A British farm has urged visitors to stop posing naked for photographs in its field of sunflowers.

The owners of Stoke Fruit Farm on Hayling Island, off England's south coast, issued the unusual request on social media, having noticed a growing number of visitors stripping naked to pose for pictures among the blooms.

In a post on Facebook earlier this month, the farm wrote: "Reminder to all we are a family area and please keep your clothes on in the sunflowers! We are having a increase of reports of naked photography taking place and this must not happen during our public sessions please!"

Sam Wilson and sister Nette Petley run the farm that their grandfather set up. It comprises 350 acres, producing wheat, peas, potatoes, pumpkins, squash, sweetcorn, hay -- and sunflowers.

Wilson told CNN Friday that there had been about six incidents of people stripping off among the sunflowers since the field opened to visitors at the end of last month.

"We've always had people take risque pictures but this is the first year it's been a problem, which is why we've put signs up," he said.

Wilson added that he and his team decided to put signs up around the farm after "a couple of children saw what was going on."

He said: "We are a really free and happy farm but we just can't have nudity in public view."

Petley added: "It's a really happy and fun place and it does give you that empowering feeling, but it's about the people around and being respectful of that.

"The site is huge and there are so many places that you can hide away without anyone finding you for over an hour, but these incidents were blatantly public."

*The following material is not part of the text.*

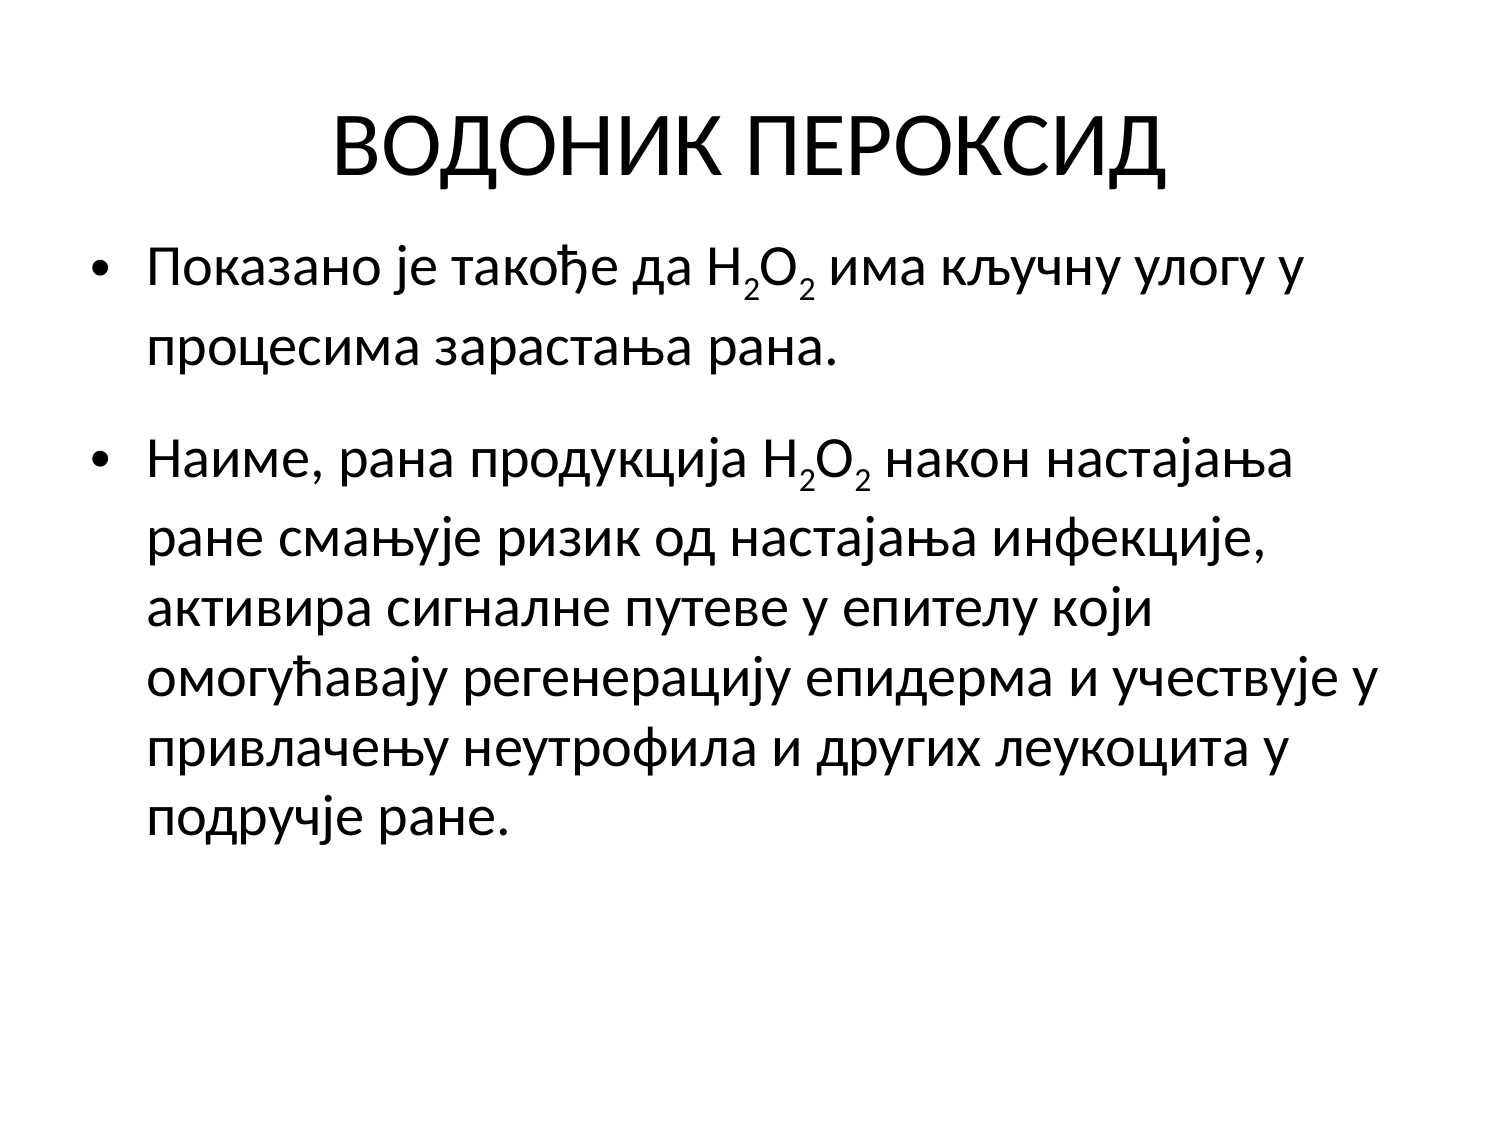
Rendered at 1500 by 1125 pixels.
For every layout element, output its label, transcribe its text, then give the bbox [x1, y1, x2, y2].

title ВОДОНИК ПЕРОКСИД [75, 45, 1425, 219]
list Показано је такође да H2О2 има кључну улогу у процесима зарастања рана. Наиме, рана продукција H2О2 након настајања ране смањује ризик од настајања инфекције, активира сигналне путеве у епителу који омогућавају регенерацију епидерма и учествује у привлачењу неутрофила и других леукоцита у подручје ране. [75, 219, 1425, 1094]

The sunflowers were first planted by Wilson and his then-fiancee behind the church where got married six years ago. But the plants did not bloom in time for the nuptials.

Wilson said: "We went away on honeymoon and then my sister rang and said 'people want to pick your flowers,' so we set up an honesty box for visitors."

Nothing could have prepared them for just how popular the attraction would become, with people traveling large distances to see the flowers in bloom.

Today, paying visitors are invited to wander around a massive area of about 50 acres, covered by two million sunflowers, said Wilson.